Copy out the lines from the one containing "KONTAKT OSS" through the one containing "Stipendienverzeichnis", including both, and leave the pictures out.
**** DATASET EXCERPTS ****
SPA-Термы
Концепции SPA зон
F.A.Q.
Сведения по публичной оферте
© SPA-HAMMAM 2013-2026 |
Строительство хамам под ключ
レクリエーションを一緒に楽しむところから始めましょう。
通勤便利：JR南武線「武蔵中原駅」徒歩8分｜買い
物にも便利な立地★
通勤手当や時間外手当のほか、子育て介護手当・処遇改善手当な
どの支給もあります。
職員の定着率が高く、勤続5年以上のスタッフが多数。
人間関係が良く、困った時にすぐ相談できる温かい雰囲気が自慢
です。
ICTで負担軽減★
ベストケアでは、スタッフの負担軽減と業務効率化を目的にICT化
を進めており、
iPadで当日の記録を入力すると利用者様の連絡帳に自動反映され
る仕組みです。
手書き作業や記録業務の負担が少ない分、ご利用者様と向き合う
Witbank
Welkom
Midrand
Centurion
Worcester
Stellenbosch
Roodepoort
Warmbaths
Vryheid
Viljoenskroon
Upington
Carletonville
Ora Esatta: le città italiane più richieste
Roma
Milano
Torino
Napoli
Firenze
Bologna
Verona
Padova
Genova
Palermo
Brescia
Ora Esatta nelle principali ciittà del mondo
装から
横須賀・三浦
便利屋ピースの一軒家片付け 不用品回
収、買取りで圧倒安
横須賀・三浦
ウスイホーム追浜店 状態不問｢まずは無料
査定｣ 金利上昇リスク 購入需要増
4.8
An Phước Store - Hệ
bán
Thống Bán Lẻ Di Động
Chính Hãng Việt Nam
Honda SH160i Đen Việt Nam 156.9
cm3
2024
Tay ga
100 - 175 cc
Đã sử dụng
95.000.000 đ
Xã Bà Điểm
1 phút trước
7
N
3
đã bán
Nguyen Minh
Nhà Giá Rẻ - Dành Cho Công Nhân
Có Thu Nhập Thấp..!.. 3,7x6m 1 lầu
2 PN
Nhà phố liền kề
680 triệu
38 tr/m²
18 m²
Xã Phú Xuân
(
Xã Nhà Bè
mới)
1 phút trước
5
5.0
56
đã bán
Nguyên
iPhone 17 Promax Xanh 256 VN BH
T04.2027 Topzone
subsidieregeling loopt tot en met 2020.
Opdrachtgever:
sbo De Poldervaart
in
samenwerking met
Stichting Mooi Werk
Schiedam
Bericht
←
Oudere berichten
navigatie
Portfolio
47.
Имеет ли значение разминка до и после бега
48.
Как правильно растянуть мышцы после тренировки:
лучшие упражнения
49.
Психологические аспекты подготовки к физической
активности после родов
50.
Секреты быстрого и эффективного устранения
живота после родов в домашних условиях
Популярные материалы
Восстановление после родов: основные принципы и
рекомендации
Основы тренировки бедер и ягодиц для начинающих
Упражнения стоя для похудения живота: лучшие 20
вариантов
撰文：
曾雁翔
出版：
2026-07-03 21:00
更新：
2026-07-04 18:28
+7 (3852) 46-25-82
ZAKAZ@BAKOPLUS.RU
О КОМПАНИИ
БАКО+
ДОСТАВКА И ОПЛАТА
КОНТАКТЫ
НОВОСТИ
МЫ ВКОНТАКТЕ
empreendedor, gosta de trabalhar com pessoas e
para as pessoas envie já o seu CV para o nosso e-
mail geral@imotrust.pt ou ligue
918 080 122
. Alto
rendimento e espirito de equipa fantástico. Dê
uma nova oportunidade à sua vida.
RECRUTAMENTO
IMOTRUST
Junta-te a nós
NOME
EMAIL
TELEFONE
****
**** DATASET EXCERPTS ****
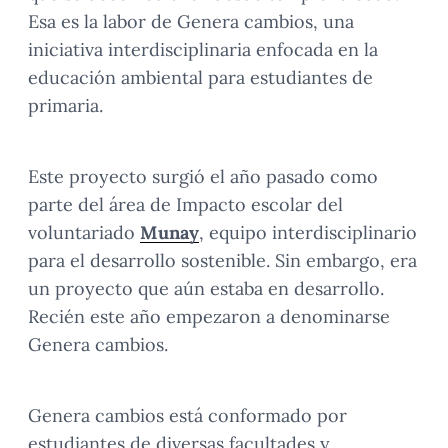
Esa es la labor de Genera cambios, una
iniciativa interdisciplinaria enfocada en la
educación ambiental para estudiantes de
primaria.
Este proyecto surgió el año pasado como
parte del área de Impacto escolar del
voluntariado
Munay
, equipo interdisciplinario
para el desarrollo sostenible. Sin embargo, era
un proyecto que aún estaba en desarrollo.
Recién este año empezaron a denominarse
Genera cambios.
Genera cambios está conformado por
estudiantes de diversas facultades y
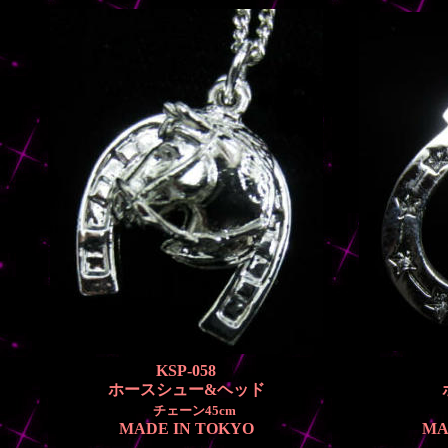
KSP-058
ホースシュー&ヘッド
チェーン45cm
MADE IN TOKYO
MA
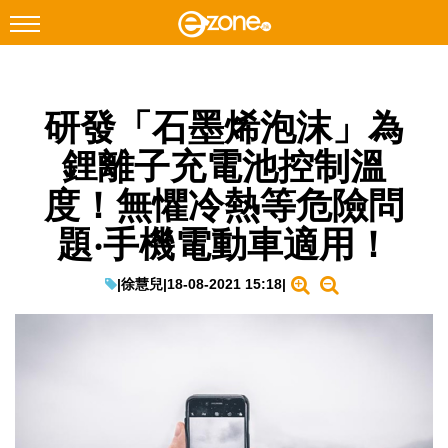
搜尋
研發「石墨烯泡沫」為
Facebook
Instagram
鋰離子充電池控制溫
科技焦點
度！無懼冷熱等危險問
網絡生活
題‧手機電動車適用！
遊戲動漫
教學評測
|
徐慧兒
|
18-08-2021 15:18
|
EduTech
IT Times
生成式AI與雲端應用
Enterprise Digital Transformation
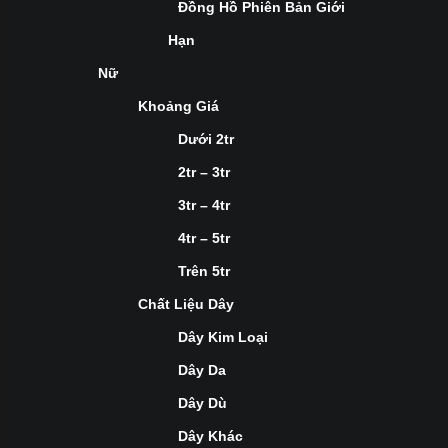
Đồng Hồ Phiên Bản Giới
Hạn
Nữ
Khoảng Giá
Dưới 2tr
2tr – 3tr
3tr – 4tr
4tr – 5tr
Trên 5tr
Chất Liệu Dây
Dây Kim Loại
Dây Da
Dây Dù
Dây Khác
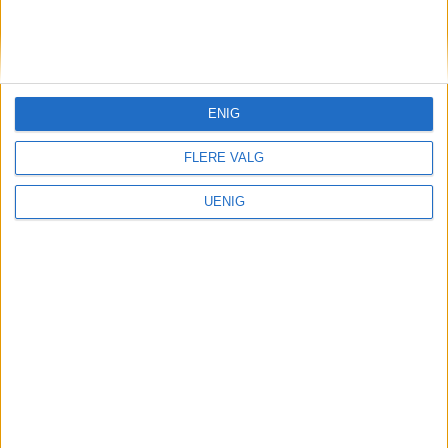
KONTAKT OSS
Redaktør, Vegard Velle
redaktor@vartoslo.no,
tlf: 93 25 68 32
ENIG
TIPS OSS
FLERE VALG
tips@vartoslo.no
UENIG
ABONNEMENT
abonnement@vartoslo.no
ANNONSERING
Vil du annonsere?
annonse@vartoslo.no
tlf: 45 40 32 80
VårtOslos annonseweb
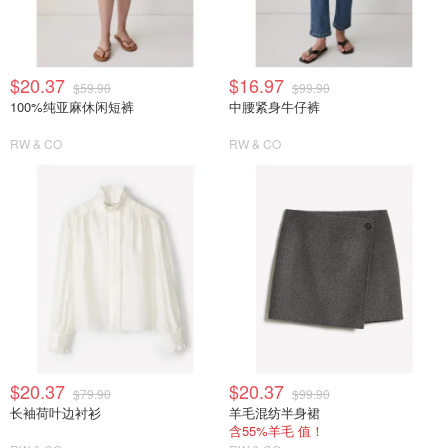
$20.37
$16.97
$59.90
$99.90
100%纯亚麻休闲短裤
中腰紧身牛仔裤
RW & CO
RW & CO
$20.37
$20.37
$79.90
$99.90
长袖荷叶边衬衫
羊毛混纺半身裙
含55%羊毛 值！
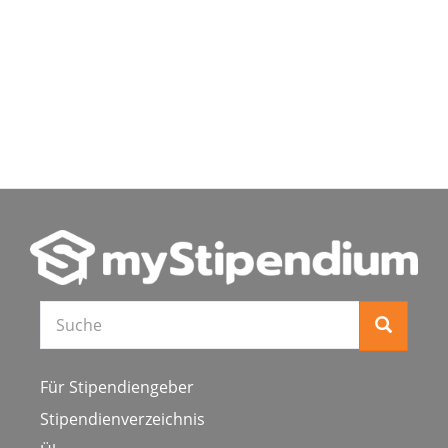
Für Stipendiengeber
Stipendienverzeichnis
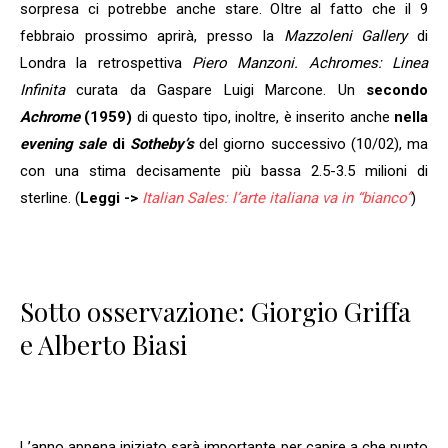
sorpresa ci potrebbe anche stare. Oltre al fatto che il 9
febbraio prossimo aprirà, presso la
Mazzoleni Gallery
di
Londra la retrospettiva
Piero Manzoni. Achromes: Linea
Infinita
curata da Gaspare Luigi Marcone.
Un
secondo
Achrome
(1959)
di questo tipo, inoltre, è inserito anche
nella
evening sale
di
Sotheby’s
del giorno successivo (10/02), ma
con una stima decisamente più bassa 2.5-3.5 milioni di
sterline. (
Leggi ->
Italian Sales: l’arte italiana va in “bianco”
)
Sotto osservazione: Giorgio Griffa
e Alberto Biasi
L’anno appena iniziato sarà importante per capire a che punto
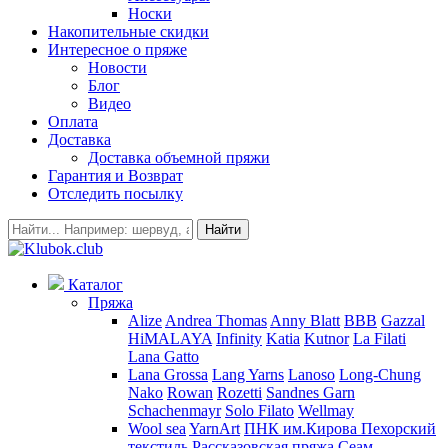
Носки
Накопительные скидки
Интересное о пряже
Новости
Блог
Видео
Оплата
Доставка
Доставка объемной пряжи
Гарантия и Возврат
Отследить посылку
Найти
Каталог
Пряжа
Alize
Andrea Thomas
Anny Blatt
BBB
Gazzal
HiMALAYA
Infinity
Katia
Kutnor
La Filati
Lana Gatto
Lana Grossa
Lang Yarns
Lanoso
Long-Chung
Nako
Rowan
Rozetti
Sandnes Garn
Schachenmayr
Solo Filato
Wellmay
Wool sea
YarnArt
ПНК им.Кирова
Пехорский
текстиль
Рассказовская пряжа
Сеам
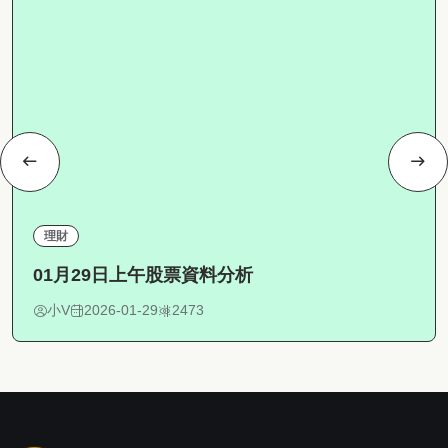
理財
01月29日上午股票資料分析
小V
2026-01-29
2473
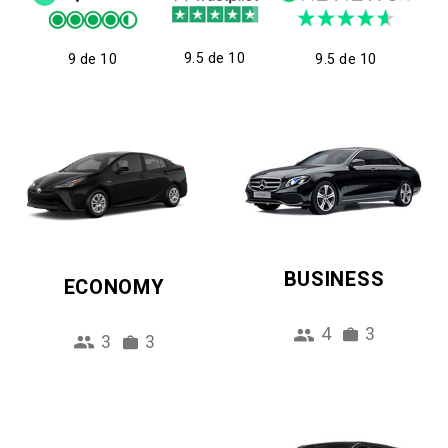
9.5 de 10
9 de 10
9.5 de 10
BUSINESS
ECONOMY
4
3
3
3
****
# EXERCISE RESPONSE
KONTAKT OSS
Redaktør, Vegard Velle
redaktor@vartoslo.no,
tlf: 93 25 68 32
ENIG
TIPS OSS
FLERE VALG
tips@vartoslo.no
UENIG
ABONNEMENT
abonnement@vartoslo.no
ANNONSERING
Vil du annonsere?
annonse@vartoslo.no
tlf: 45 40 32 80
VårtOslos annonseweb
$20.37
$16.97
$59.90
$99.90
100%纯亚麻休闲短裤
中腰紧身牛仔裤
RW & CO
RW & CO
$20.37
$20.37
$79.90
$99.90
长袖荷叶边衬衫
羊毛混纺半身裙
含55%羊毛 值！
Für Stipendiengeber
Stipendienverzeichnis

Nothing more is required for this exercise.